Multispectral optoacoustic tomography (MSOT) uniquely enables spatial mapping in high resolution of oxygen saturation (SO2), with potential applications in studying pathological complications and therapy efficacy. MSOT offers seamless integration with ultrasonography, by using a common ultrasound (US) detector array. However, MSOT relies on multiple successive acquisitions of optoacoustic (OA) images at different optical wavelengths and the low frame rate of OA imaging makes the MSOT acquisition sensitive to body/respiratory motion. Moreover, the estimation of SO2 is highly sensitive to noise, and artifacts related to the respiratory motion of the animal were identified as the primary source of noise in MSOT. In this work, we propose a two-step image processing method for SO2 estimation in deep tissues.
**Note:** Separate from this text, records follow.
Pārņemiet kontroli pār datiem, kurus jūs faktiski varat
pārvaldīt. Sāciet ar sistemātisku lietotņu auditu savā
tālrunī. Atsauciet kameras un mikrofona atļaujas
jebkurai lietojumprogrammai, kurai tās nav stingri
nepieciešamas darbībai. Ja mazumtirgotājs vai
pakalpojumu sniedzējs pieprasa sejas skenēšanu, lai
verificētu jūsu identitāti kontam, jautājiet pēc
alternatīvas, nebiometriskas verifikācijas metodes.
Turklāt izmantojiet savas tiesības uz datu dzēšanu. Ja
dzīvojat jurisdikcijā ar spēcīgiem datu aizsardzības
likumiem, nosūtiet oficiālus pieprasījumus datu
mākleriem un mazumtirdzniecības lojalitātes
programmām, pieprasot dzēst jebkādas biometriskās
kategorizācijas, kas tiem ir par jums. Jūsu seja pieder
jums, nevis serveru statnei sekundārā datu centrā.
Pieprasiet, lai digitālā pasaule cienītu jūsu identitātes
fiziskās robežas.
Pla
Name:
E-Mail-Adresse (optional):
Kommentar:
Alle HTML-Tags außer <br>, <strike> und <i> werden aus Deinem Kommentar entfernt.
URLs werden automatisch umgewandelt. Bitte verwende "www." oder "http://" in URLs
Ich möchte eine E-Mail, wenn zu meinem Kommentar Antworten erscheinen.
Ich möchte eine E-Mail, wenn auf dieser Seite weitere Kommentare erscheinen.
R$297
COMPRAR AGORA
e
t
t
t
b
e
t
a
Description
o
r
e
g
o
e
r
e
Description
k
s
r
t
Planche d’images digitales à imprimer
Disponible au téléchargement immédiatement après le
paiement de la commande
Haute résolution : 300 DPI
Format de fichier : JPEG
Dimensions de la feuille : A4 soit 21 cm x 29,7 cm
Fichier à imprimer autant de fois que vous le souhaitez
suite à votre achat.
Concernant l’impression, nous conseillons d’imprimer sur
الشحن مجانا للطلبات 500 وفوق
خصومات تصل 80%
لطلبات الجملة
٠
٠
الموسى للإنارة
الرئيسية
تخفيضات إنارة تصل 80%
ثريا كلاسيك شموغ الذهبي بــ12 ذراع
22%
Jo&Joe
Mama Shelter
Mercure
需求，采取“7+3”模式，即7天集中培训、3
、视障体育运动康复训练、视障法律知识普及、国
First, to mitigate motion artifacts, we propose a method of selection of OA images acquired only during the respiratory pause of the animal, using ultrafast ultrasound (US) images acquired immediately after each OA acquisition (US image acquisition duration of 1.4 ms and a total delay of 7 ms). We show that gating is more effective using US images than OA images at different optical wavelengths. Second, we propose a novel method that can estimate directly the SO2 value of a pixel and at the same time evaluate the amount of noise present in that pixel. Hence, the method can efficiently eliminate the pixels dominated by noise from the final SO2 map. Our postprocessing method is shown to outperform conventional methods for SO2 estimation, and the method was validated by in vivo oxygen challenge experiments.